Большего требовать от Курта нельзя. Он ничего не скажет. Русские недалеко. Не спрашивать же его прямо: «Ты меня арестуешь?» Существует некое чувство собственного достоинства, не позволяющее впадать в мелодраматический тон. Раз он не говорит, значит, не хочет. А быть может, действительно ничего не случилось. Но когда-нибудь все равно должно случиться.

— Ты говорил, что закончишь мой портрет, — сказал Курт.

— Не могу, у меня нет того, что нужно…

В действительности Тони не знал, к какой категории отнести Курта. Он классифицировал людей, точно растения. А в портретах его интересовал не только внешний, но и внутренний облик — он хотел писать синтез.

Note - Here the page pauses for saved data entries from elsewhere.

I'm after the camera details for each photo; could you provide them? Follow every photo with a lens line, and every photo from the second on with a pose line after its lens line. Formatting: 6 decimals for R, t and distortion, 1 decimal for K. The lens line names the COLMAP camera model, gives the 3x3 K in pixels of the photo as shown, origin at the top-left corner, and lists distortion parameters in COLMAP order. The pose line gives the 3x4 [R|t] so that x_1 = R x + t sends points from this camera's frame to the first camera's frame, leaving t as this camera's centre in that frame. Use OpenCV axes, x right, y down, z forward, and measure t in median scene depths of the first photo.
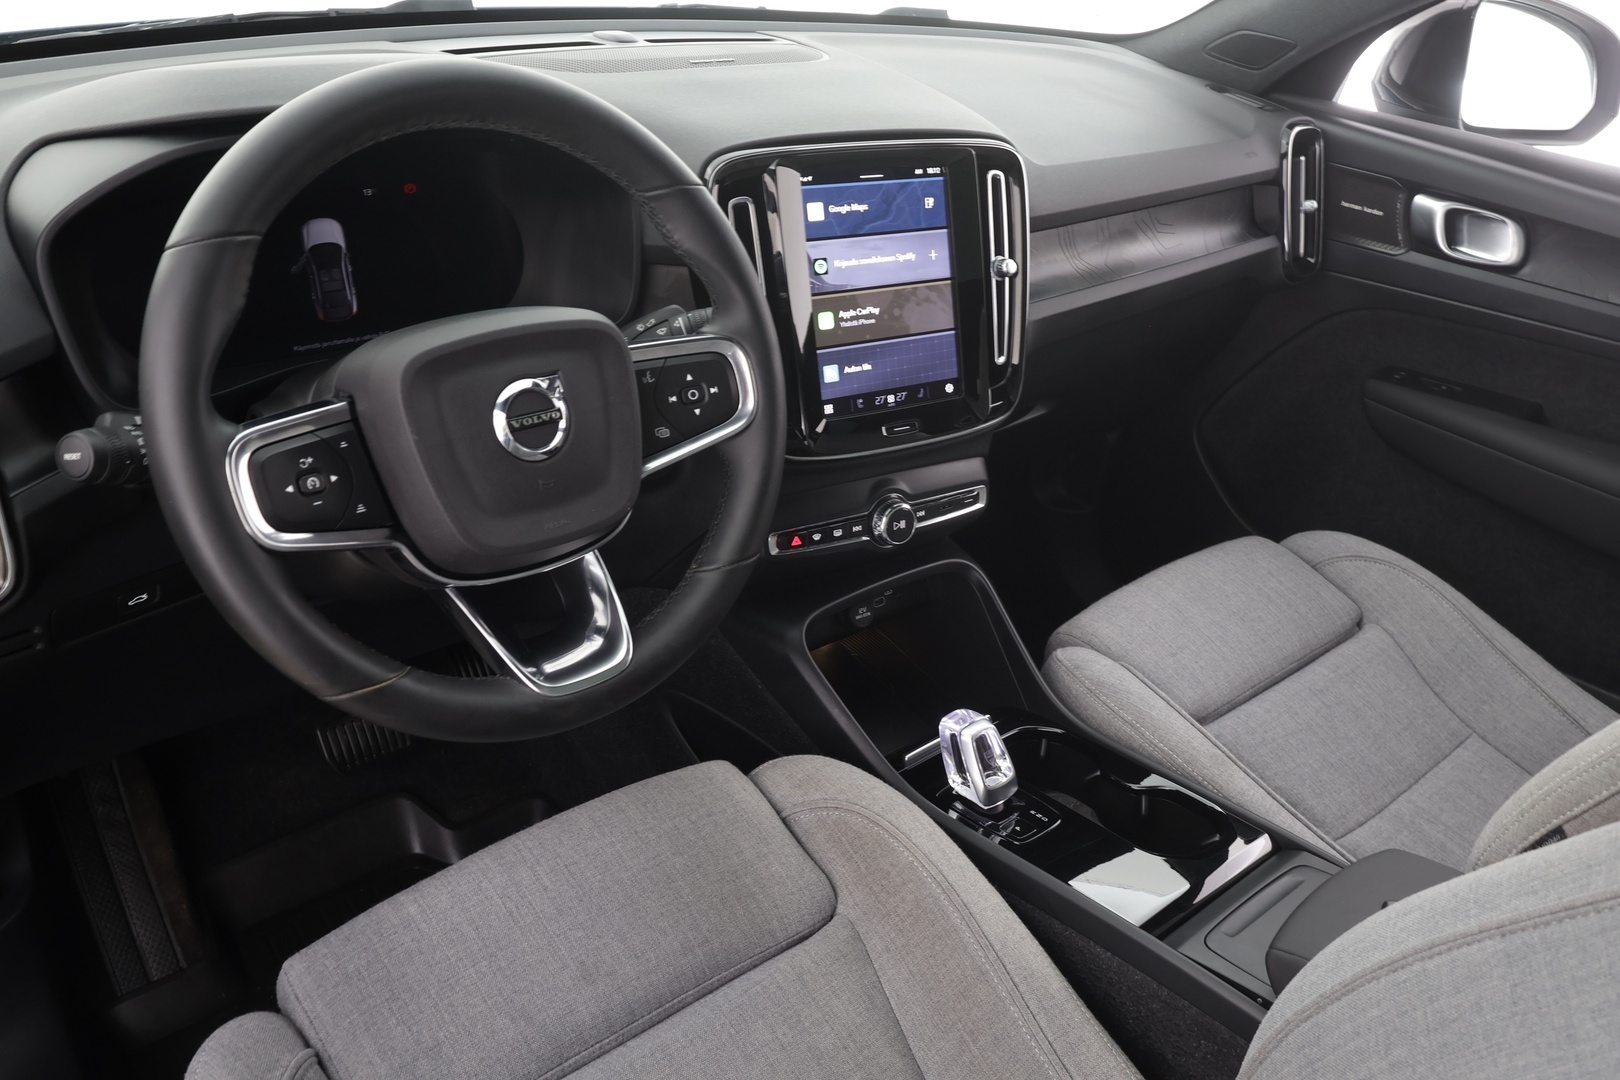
lens RADIAL K [[1259.2, 0, 813.0], [0, 1259.2, 548.5], [0, 0, 1]] dist [0.008554, -0.013345]
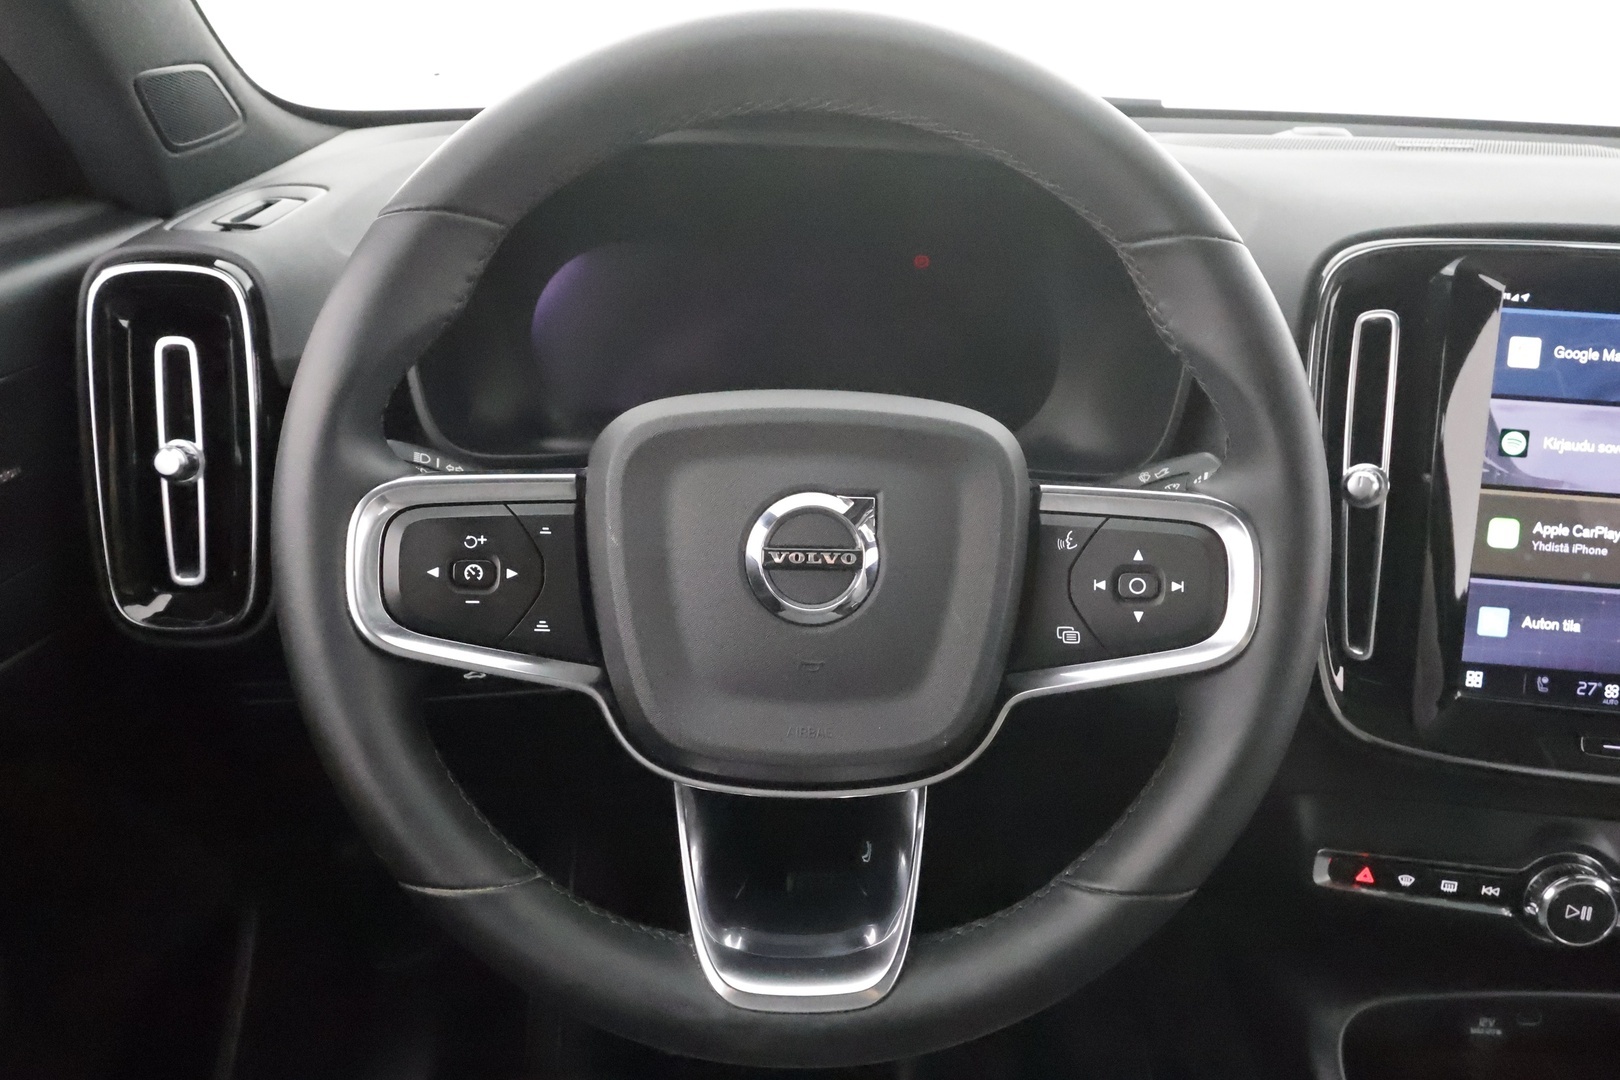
lens RADIAL K [[1167.5, 0, 806.8], [0, 1167.5, 551.3], [0, 0, 1]] dist [-0.003906, 0.009628]
pose [[0.781460, 0.200766, -0.590774, 0.078646], [-0.282012, 0.958239, -0.047395, -0.053759], [0.556588, 0.203643, 0.805444, 0.372545]]
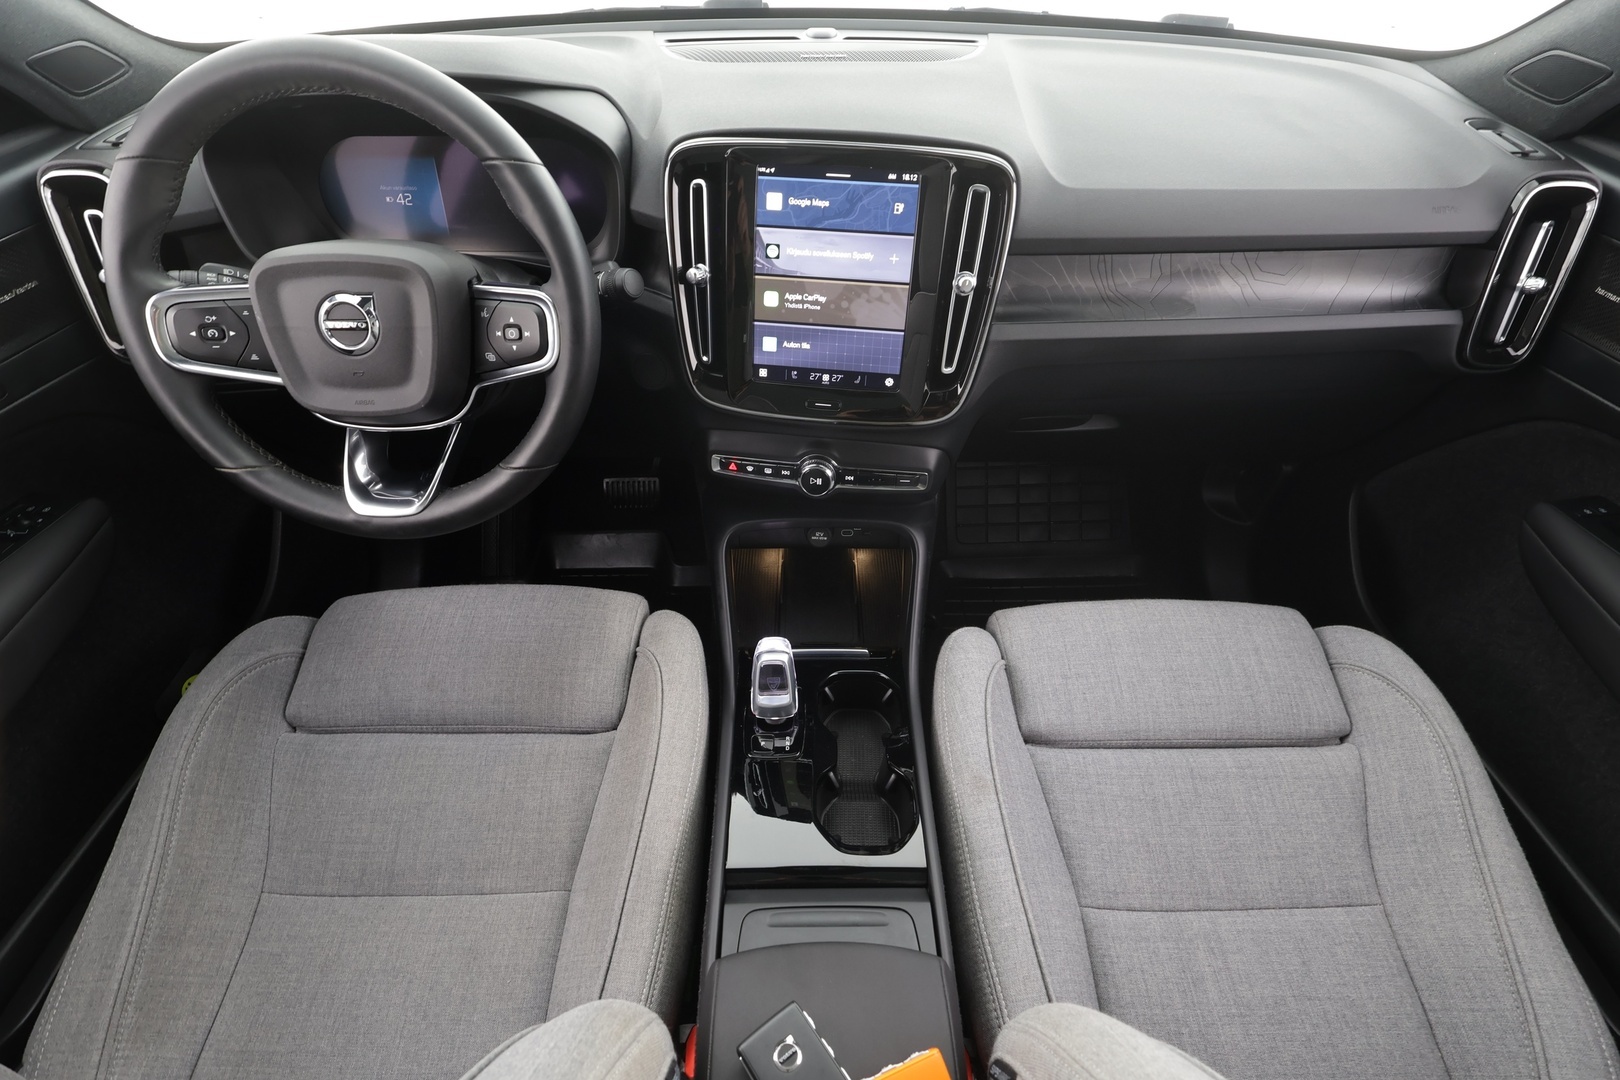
lens RADIAL K [[749.1, 0, 795.1], [0, 749.1, 543.9], [0, 0, 1]] dist [-0.002213, 0.000215]
pose [[0.767621, 0.379203, -0.516684, 0.473021], [-0.266345, 0.922014, 0.280982, -0.169126], [0.582940, -0.078071, 0.808756, 0.414828]]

— Я видел, что у тебя достаточно красок…

— Не очень, почти совсем нет… Мне еще надо многому научиться.

— Подаешь мне пример скромности? Для этого сейчас слишком жарко…

— Я должен обрести свои собственные краски, — продолжал Тони. — А я покамест пишу красками из тюбиков.

— Хочешь найти свой собственный язык? Тебе не кажется, что ты честолюбив?

Тони не ответил. Отвечать было бесполезно. Курт не хотел понять, что каждому человеку для того, чтобы что-то создать, необходимо прежде всего найти самого себя. У него, у Тони, еще совсем не было ощущения, что он полностью сам себе хозяин. И не только в искусстве. Он еще сам не знал точно, чего хочет. Он только чувствовал, что пользуется чужими красками, и это чувство не покидало его и тогда, когда он писал пейзажи, и здесь, где он командовал группой солдат. Приказания, отдаваемые другими, были ему чужды, между ним и ими не существовало даже самой слабой связи. Словно он пользовался ярким зеленым цветом, который, в сущности, его раздражал. И разве обрести самого себя — это только честолюбие, а не что-то большее — скажем, долг?

— Художники всегда хотят стать знаменитыми. Каждый считает себя гениальным. Это — болезнь молодости… Ты тоже стремишься остаться в памяти людей, не правда ли? Оставить след… Ты не думаешь, что это ребячество — в двадцатом веке мечтать, точно в эпоху романтиков?

— Поговорим лучше о девушках, — сказал Тони.

Рассуждения Курта показались ему на редкость тупыми. Так паясничает завзятый двоечник, рассуждая о переэкзаменовке.

Однако Тони знал, что Курт говорит неискренне. Он скользил поверх всего, точно съезжая на санках с вершины горы. Молниеносно скользя, он не способен даже увидеть то, что могло бы его заинтересовать. Скольжение дает ему силы только мчаться дальше. Ведь самое важное здесь — опьянение быстротой. «И я рассуждаю по-детски», — подумал Тони. Аналогия с санками принадлежала ему. Давно, в Девеселе, когда он слетал на санках с мельничного холма, ему казалось, будто он ничего не видит. Его пробирал лишь приятный холодок от встречного ветра. Этот холодок и составлял самое главное. Он придавал всю прелесть катанию на санках. А теперь он судит Курта, пользуясь собственными воспоминаниями. Так очень легко ошибиться.